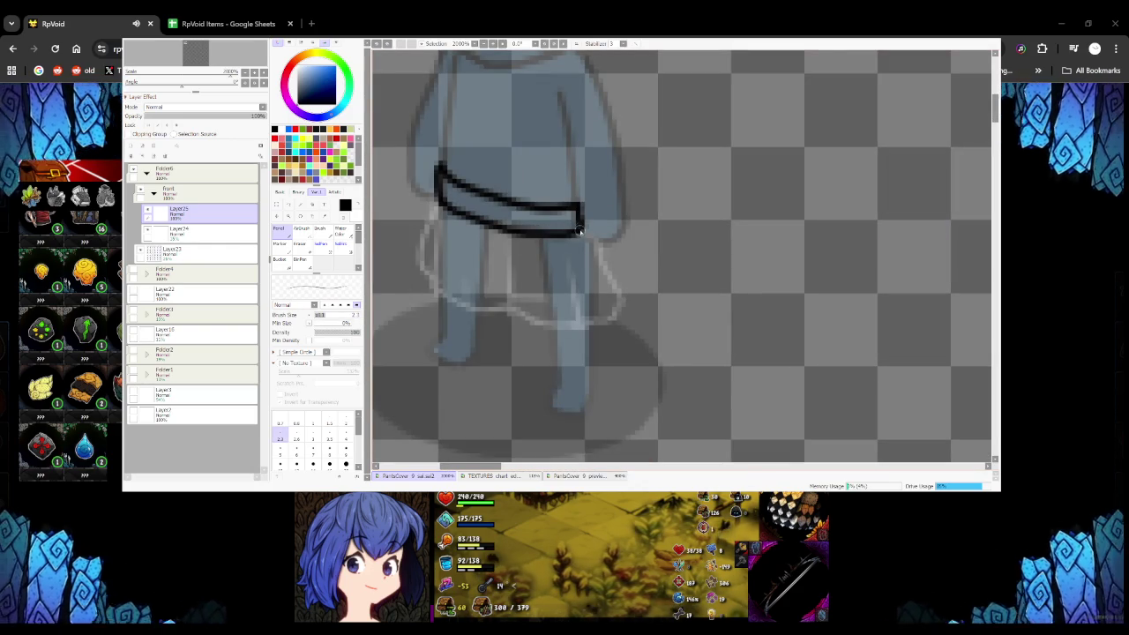
# Ink the skirt's left side, curved hem, zigzag right hem and right side up to the belt
pyautogui.moveTo(439, 218)
pyautogui.mouseDown()
pyautogui.moveTo(432, 295)
pyautogui.moveTo(514, 303)
pyautogui.mouseUp()
pyautogui.press('ctrl+z')
pyautogui.moveTo(432, 286)
pyautogui.mouseDown()
pyautogui.moveTo(578, 318)
pyautogui.moveTo(581, 233)
pyautogui.mouseUp()
pyautogui.moveTo(580, 323); pyautogui.dragTo(621, 291)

■ **To do**
Line count for the string "moveTo": work it out from the records above and reply with the number alone.

■ **Answer box**
7